Activity
Scan the entries below for the word "Sandersdorf" and copy every line in which it occurs.

Extracted data entries:

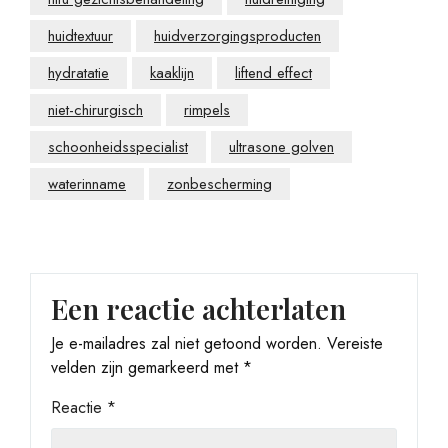
huidtextuur
huidverzorgingsproducten
hydratatie
kaaklijn
liftend effect
niet-chirurgisch
rimpels
schoonheidsspecialist
ultrasone golven
waterinname
zonbescherming
Een reactie achterlaten
Je e-mailadres zal niet getoond worden.
Vereiste
velden zijn gemarkeerd met
*
Reactie
*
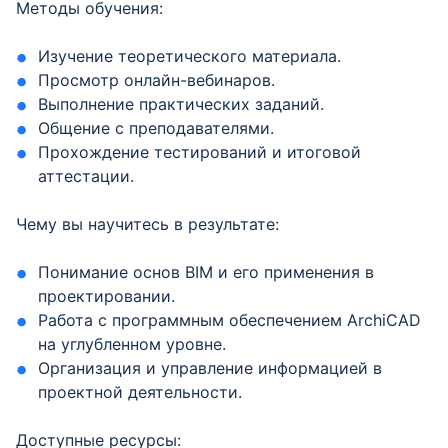
Методы обучения:
Изучение теоретического материала.
Просмотр онлайн-вебинаров.
Выполнение практических заданий.
Общение с преподавателями.
Прохождение тестирований и итоговой
аттестации.
Чему вы научитесь в результате:
Понимание основ BIM и его применения в
проектировании.
Работа с программным обеспечением ArchiCAD
на углубленном уровне.
Организация и управление информацией в
проектной деятельности.
Доступные ресурсы:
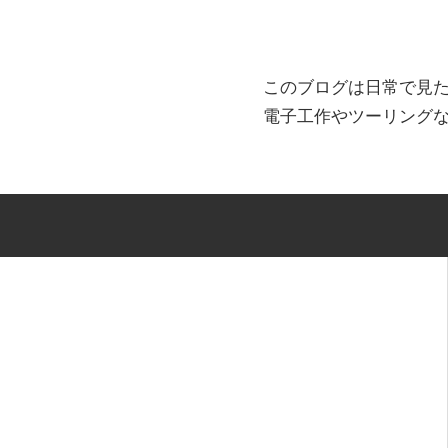
このブログは日常で見
電子工作やツーリング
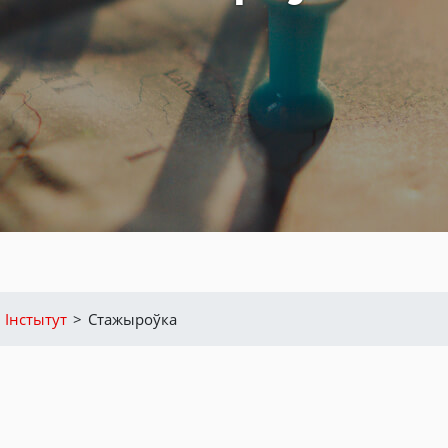
 Інстытут
>
Стажыроўка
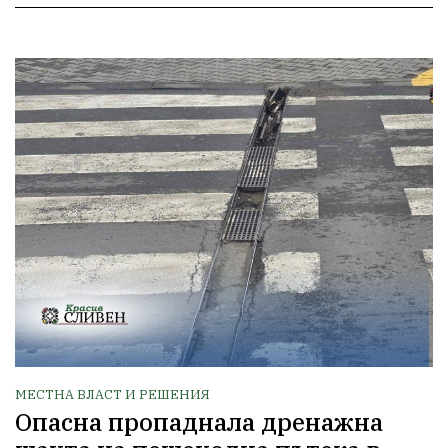
МЕСТНА ВЛАСТ И РЕШЕНИЯ
Опасна пропаднала дренажна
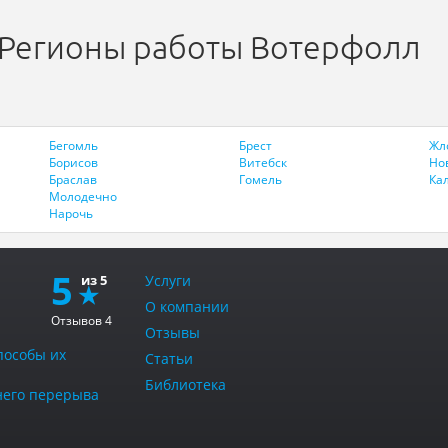
Регионы работы Вотерфолл
Бегомль
Брест
Жл
Борисов
Витебск
Но
Браслав
Гомель
Ка
Молодечно
Нарочь
5
Услуги
О компании
Отзывов
4
Отзывы
пособы их
Статьи
Библиотека
тнего перерыва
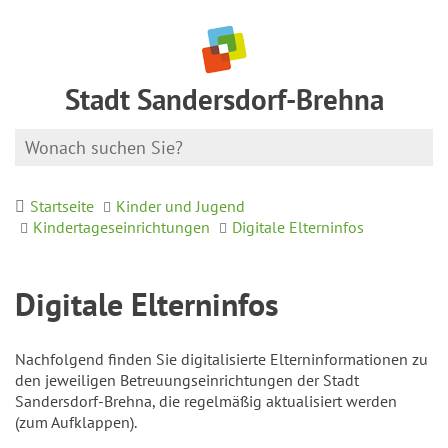
Stadt Sandersdorf-Brehna
Startseite
Kinder und Jugend
Kindertageseinrichtungen
Digitale Elterninfos
Digitale Elterninfos
Nachfolgend finden Sie digitalisierte Elterninformationen zu
den jeweiligen Betreuungseinrichtungen der Stadt
Sandersdorf-Brehna, die regelmäßig aktualisiert werden
(zum Aufklappen).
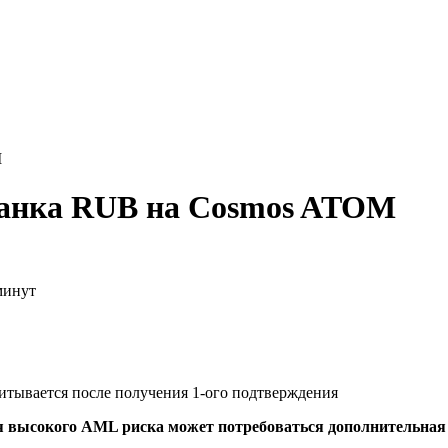
M
банка RUB на Cosmos ATOM
минут
читывается после получения 1-ого подтверждения
я высокого AML риска может потребоваться дополнительна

Response box
Stadt Sandersdorf-Brehna
Sandersdorf-Brehna, die regelmäßig aktualisiert werden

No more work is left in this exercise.